Fascinating post on Song, By Toad, detailing a meeting between Sony BMG and a group of bloggers (Mr Toad, Winston from Winston's Zen, Jamila from Fucking Dance and Tim from The Blue Walrus.
This came about following Winston getting hit by a takedown notice for a track posted on the Zen; the outcome of the meeting is probably best filed under "a good start at opening the lines of communications" - or, as Toad puts it:
. It was interesting, certainly, and if it’s the start of blogs no longer being treated as the enemy, that would be nice. Both sides have to be very wary of lazy thinking though, and not assume that it will be straightforward simply because we are all such nice folks and had a nice night out. I’m looking forward to seeing how it develops though.
Nothing soothes a battle like being able to put faces to the 'other side':
The people we spoke to were really nice, and I think it’s really important that the online community engage with them, prove them right, and show the powers that be at Sony that bloggers are legit, and that most of us want to be a positive influence, not a negative one.

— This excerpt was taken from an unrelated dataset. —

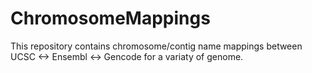 # ChromosomeMappings
This repository contains chromosome/contig name mappings between UCSC &lt;-> Ensembl &lt;-> Gencode for a variaty of genome.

Toad is sharp on the risks of close engagement with the labels, though - that music blogs will, essentially, become part of the mainstream:
If blogs are treated as ‘proper music press’ then that pretty much involves being pulled into the same machine as everything else. We would become part of industry, part of the same juggernaut which a lot of us are fighting, and suckling from the same bloated expense accounts which make these massive labels as unwieldy as they are. We become, in essense, part of the problem. I don’t want to be sulky or snobby about all this, and I genuinely do want to engage with them, but it still makes me a little twitchy.
Which does open a massive philosophical debate: if you really believe that the four-label system is bad for music, do you wind up shoring it up by becoming part of their release-and-promotion procedures? Or is it better to engage and try and effect change to the existing system?
There's also a scoop, too:
In future they are pulling back from simply setting the IFPI hounds of hell loose, brandishing swords crafted from DMCA steel, and they are going to get a list of infringements and examine it themselves. This has changed since the Glasvegas business, and is a very very good thing as far as I am concerned.
That's good news as it suggests a less blunt approach, and it's also interesting news as suggests that the labels are already weaning themselves off the IFPI and preparing to live with one less RIAA variant draining their coffers to no good effect.